O influente académico e Reitor da Universidade Técnica de Moçambique, Severino Ngoenha, lançou duras críticas ao Diálogo Nacional Inclusivo em curso, afirmando que a exclusão do ex-candidato presidencial Venâncio Mondlane torna o processo sem "absolutamente nenhum sentido". Para Ngoenha, Mondlane é a "cara mais representativa das exigências do povo" que motivaram os protestos pós-eleitorais e, consequentemente, a própria existência do diálogo.
Falando na Conferência Anual do Observatório do Meio Rural, Ngoenha revelou ter confrontado diretamente o Presidente da República, Daniel Chapo, sobre esta ausência. "Senhor Presidente, a razão da existência de um diálogo, em Moçambique, foram as manifestações e a cara mais representativa (...) é o Venâncio. Não faz absolutamente nenhum sentido que vocês façam esse diálogo sem a presença dele", relatou o académico.
Segundo Ngoenha, a resposta de Chapo foi que a composição da comissão do diálogo foi uma decisão do Parlamento, baseada na representação partidária. O Presidente terá sugerido que só a Assembleia da República poderia alterar a lei para incluir outras forças políticas, uma resposta que o académico considerou evasiva.
Bastidores de um Processo "Desvirtuado"
Severino Ngoenha revelou ainda que o documento base que deu início às conversações foi, na verdade, construído a partir dos famosos "20 pontos" de Venâncio Mondlane, introduzidos pelo movimento "Manifesto Cidadão", do qual faz parte.
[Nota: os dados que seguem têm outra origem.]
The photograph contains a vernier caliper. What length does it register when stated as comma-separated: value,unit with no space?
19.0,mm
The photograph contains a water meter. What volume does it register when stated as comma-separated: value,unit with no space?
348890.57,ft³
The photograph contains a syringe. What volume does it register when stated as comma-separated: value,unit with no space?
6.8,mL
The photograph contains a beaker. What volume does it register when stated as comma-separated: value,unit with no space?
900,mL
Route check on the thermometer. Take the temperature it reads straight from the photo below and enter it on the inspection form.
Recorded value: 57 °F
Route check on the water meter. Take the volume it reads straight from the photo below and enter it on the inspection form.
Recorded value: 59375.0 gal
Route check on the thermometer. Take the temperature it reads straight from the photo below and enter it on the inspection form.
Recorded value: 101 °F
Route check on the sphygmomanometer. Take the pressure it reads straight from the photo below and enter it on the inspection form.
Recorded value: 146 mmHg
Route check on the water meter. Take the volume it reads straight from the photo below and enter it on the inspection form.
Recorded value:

Contudo, o processo foi-se desvirtuando.
"Pouco-a-pouco, fomos perdendo o controlo dele [do documento], quando foi para a Comissão Política, para o Comité Central e começaram a fazer mudanças", narrou, acrescentando que alertou os partidos da oposição para não se deixarem "arrastar" por uma iniciativa presidencial, defendendo um diálogo entre iguais. "À medida que ia entrando nas instituições, foi nos escapando pela mão. (...) Aquilo foi andando e apareceu como uma proposta presidencial", lamentou.
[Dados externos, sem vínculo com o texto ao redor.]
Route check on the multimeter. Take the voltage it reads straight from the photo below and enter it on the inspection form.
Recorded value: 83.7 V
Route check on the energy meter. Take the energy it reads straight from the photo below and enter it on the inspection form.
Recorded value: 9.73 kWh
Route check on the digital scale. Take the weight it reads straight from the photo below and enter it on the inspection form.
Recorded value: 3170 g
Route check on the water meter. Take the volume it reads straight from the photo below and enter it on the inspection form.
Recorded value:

O académico admitiu que o caminho atual "não é o ideal", mas que ainda representa uma possibilidade de lutar por reformas. As suas revelações contrastam fortemente com o discurso oficial do Presidente Chapo, que afirma que no diálogo "não há excluídos" e que "ninguém precisa de fazer requerimento" para participar — isto enquanto a carta de Venâncio Mondlane, enviada em agosto a solicitar a sua inclusão, continua sem resposta.